Kuva and Charton are higher level and easier to use, but they still have significant differences.

Kuva expects input data as an (ordered) iterator of points. E.g., for a scatter plot or a line chart, you pass a (Vec<f64>, Vec<f64)>. In contrast, Charton was built with tight Polars integration in mind, so its core Dataset struct is structured as a set of columns with a schema.

// Kuva builds a scatter plot from Vec<ScatterPoint>
pub struct ScatterPoint {
    pub x: f64,
    pub y: f64,
    //..

// Charton's core data structure is table-like
pub struct Dataset {
    pub(crate) schema: AHashMap<String, usize>,
    pub(crate) columns: Vec<Arc<ColumnVector>>,
    pub(crate) row_count: usize,
}

Charton provides a convenience macro to transform a Polars dataframe into its Dataset type, and I think this would be an easy and useful feature for Kuva to add as well.

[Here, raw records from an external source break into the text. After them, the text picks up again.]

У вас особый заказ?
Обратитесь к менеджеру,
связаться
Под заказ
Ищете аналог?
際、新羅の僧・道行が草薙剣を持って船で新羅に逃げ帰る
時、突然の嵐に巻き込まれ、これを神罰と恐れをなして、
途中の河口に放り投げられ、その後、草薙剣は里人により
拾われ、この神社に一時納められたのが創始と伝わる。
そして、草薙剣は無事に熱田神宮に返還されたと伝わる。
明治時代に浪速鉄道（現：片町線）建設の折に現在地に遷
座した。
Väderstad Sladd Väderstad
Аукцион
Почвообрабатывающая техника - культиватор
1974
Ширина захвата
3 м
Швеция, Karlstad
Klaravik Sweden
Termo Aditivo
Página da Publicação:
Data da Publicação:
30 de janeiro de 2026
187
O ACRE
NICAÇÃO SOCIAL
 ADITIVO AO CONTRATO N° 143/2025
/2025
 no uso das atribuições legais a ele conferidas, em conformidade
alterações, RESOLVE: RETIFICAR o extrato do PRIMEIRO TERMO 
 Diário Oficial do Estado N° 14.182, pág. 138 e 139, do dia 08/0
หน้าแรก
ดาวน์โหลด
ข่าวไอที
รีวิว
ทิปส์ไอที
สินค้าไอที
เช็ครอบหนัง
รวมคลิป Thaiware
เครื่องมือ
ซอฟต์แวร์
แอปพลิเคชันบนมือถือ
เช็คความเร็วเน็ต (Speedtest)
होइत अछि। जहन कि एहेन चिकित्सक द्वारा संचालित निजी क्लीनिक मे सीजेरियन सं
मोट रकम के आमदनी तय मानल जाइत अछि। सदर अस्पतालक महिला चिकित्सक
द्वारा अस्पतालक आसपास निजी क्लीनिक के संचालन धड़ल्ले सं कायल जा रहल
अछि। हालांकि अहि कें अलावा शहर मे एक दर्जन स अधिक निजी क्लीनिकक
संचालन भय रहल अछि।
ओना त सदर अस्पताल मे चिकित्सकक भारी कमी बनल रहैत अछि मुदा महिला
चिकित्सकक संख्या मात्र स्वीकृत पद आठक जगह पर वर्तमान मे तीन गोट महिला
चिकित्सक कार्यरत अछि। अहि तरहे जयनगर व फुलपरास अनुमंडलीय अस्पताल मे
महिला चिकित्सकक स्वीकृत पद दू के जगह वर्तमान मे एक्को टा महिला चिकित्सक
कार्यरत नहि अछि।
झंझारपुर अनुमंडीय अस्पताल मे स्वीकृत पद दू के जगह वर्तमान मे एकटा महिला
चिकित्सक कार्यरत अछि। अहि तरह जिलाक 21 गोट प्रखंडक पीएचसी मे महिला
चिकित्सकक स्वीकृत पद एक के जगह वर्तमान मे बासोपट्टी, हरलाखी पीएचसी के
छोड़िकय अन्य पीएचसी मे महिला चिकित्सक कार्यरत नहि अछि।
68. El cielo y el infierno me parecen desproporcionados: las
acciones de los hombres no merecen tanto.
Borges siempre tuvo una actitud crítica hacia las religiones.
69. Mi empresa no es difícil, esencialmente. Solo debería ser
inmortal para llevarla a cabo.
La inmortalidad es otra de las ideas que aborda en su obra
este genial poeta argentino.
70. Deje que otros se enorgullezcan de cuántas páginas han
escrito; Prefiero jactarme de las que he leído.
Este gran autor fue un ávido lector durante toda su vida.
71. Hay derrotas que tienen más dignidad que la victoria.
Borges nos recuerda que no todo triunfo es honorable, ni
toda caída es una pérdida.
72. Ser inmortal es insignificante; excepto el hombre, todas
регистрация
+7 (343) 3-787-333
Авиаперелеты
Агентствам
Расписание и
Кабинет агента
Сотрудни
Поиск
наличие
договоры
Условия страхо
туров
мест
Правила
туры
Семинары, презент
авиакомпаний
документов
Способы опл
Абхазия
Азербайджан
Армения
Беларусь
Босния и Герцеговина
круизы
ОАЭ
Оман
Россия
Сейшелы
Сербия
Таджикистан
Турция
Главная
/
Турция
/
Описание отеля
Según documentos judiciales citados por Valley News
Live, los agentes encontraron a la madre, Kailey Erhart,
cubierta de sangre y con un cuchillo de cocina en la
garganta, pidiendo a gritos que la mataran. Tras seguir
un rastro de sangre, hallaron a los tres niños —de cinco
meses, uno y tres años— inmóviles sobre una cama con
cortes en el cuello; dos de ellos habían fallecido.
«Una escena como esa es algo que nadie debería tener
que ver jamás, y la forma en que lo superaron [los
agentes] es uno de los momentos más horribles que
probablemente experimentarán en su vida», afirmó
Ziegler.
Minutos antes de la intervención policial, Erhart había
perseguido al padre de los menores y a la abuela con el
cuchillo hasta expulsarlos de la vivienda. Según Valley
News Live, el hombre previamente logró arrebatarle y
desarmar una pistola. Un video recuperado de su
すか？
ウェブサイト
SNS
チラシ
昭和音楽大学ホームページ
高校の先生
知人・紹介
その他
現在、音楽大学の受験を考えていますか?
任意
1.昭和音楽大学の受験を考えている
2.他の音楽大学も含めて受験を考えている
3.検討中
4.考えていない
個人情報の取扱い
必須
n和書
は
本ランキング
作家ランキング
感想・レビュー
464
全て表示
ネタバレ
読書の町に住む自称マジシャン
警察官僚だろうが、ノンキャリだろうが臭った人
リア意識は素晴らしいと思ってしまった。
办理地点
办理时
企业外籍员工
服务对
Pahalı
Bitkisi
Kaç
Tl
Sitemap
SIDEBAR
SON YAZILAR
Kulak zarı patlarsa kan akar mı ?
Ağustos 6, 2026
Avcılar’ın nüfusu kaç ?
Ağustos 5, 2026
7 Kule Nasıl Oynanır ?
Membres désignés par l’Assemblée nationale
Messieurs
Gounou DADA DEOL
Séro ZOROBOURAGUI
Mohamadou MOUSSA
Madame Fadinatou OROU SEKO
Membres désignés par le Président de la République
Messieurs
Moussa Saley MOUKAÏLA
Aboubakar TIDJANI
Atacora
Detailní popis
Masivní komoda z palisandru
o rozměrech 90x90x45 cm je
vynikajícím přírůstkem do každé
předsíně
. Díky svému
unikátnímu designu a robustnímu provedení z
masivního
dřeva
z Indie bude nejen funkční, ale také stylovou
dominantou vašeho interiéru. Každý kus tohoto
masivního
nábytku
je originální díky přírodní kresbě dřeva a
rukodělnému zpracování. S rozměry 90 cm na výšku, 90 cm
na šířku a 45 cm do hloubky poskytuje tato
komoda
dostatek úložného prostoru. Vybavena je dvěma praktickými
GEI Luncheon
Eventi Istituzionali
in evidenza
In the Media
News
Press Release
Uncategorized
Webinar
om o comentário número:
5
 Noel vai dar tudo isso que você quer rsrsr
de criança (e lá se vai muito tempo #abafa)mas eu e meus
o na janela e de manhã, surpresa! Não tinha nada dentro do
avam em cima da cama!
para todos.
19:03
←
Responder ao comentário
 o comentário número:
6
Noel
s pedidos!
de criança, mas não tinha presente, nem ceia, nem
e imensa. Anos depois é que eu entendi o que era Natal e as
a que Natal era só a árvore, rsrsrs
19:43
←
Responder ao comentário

To configure charts, Kuva uses a builder API with sensible configuration names. You build charts, lay them out in a grid, and render as your final step.

let plot = ScatterPlot::new()
    .with_data(data)
    .with_color("steelblue")
    .with_size(5.0)
    .with_trend(TrendLine::Linear)
    .with_trend_color("crimson")
    .with_correlation();

let plots = vec![Plot::Scatter(plot)];
let layout = Layout::auto_from_plots(&plots)
    .with_title("Linear Trend Line")
    .with_x_label("X")
    .with_y_label("Y");

let svg = SvgBackend.render_scene(&render_multiple(plots, layout));
std::fs::write(format!("{OUT}/trend.svg"), svg).unwrap();

Charton is built around “the Grammar of Graphics” which seems like a pre-defined academic framework for defining charts in layers. If you’ve used Altair you will recognize the API. I gather the GoG is conceptually rigorous, but in my personal opinion, the result is that the API is hard to use. Skill issue?

Chart::build(ds)?
    .mark_point()?
    .encode((
        alt::x("wt"),
        alt::y("mpg"),
        alt::color("gear").with_scale(Scale::Discrete),
        alt::shape("gear").with_scale(Scale::Discrete),
        alt::size("mpg"),
    ))?
    .coord_flip()
    .configure_theme(|t| t.with_x_tick_label_angle(-45.0))
    .with_title("abc")
    .save("docs/src/images/scatter.svg")?;

Conclusion

Overall, the publication of Charton and Kuva are welcome and exciting developments in the world of data science tooling. While still very early, either library could expose a Python API and offer a significantly better overall experience for modern data science vs. existing Python libraries. This is the natural next step for the “oxidization” of the modern data science stack.

Strategic steps I would recommend would be:

  • Support Pandas, but tightly integrate to Polars and/or DuckDB. A faster library is most likely to be adopted by people who have already demonstrated interest in faster tools.
  • Add direct rasterization backend ASAP. Blocking rasterization on a vectorization path is a blocker to broader adoption and erases the “blink of an eye” experience for large datasets. Both librariers already have the right architecture, it just needs to be implemented.
  • Focus on docs and DevEx as a key GTM lever. I’ve been using MPL more and more because I have to write less and less of it. MPL is deeply ingrained in LLM training data, so there is some incumbent advantage to overcome with good tooling. That said, GPT 5.4 was perfectly capable of writing my Kuva and Charton benchmarks, probably because they are open source (or becuase of the initial implementations I wrote). Both libraries do well by publishing copious examples; keeping these in-sync with API changes will be essential.